I think this decision was made in the boardroom, under the assumption that the vast majority of the game's sales would be last-gen, PS360 versions, that the next-gen systems wouldn't have sold enough. In order for the last-genners to not feel that their version of the game has been "gimped" by comparison to next-gen, they made the decision that all versions would be more or less identical, a la AC4. Like AC4, it may have some small bells and whistles that the last-gen versions don't have, but it will still be the same experience overall, and the majority of their customers wouldn't feel "left out".

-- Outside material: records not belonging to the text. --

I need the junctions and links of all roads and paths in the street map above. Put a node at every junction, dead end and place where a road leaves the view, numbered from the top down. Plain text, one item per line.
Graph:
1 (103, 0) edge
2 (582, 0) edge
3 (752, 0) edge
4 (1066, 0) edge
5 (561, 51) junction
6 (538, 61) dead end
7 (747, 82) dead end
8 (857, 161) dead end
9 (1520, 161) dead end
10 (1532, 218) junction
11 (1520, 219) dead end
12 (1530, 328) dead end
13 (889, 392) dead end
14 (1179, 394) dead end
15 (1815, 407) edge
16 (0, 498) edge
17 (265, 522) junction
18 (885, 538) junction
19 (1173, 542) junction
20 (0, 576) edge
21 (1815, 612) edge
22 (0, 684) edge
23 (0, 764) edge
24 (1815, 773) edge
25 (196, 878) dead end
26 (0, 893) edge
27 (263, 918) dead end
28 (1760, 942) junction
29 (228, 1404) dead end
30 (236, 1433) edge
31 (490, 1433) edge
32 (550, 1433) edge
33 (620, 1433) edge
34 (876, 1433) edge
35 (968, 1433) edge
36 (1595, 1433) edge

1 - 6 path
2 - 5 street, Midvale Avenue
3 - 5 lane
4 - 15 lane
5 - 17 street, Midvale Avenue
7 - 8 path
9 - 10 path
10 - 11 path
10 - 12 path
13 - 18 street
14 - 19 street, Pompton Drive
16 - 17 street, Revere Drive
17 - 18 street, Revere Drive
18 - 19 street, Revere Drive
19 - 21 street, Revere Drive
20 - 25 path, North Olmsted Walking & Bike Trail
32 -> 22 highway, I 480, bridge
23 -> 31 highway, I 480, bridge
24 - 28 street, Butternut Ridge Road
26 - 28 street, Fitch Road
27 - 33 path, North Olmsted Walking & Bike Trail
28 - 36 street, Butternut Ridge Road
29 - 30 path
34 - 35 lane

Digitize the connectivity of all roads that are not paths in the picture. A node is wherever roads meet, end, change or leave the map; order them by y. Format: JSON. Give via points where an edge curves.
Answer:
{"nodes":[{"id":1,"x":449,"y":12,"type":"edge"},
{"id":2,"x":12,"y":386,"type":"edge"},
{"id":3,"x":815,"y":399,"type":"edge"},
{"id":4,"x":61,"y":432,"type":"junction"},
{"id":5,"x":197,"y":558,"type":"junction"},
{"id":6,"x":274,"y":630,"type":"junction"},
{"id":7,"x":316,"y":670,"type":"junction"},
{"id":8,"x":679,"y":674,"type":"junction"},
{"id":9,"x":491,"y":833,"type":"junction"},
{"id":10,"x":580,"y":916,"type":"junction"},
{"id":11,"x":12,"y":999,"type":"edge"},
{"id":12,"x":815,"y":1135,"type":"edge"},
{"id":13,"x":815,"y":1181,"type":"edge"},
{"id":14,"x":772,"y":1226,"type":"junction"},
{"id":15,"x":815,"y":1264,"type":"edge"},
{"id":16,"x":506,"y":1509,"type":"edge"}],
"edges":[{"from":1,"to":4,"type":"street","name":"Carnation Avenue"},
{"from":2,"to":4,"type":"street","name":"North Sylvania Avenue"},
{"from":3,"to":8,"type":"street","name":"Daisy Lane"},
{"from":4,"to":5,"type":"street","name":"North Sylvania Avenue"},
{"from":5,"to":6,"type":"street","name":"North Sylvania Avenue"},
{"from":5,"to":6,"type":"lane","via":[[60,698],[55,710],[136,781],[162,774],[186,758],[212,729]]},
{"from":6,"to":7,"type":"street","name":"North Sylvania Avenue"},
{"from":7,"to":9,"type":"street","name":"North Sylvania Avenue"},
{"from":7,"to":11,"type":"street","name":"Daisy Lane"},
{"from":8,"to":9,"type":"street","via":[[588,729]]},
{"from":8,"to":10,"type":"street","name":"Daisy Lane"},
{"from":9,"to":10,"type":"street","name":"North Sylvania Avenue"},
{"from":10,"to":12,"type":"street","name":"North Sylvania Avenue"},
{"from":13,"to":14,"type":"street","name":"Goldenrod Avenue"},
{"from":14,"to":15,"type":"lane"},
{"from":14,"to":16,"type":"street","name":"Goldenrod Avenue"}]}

And then the unthinkable happened and the next-gen consoles are doing ridiculously well, software sales are higher than expected, and more and more gamers are looking ahead instead of back, either purchasing only next-gen or holding off on last-gen purchases for the inevitable upgrade down the way. And now Ubi looks like an idiot making a so-called "next-gen" game on parity with last-gen systems that no one wants to buy the game on.
If this theory is correct, then that's good news for The Division because there is no last-gen version. I don't expect it to look like what we've seen so far, because, you know... Ubisoft, but in theory it shouldn't look as bad as Watch Dogs.
Either that, or Ubi's programmers are just a bunch of dolts that need to have the definition of "next-gen" tattooed on their fucking foreheads.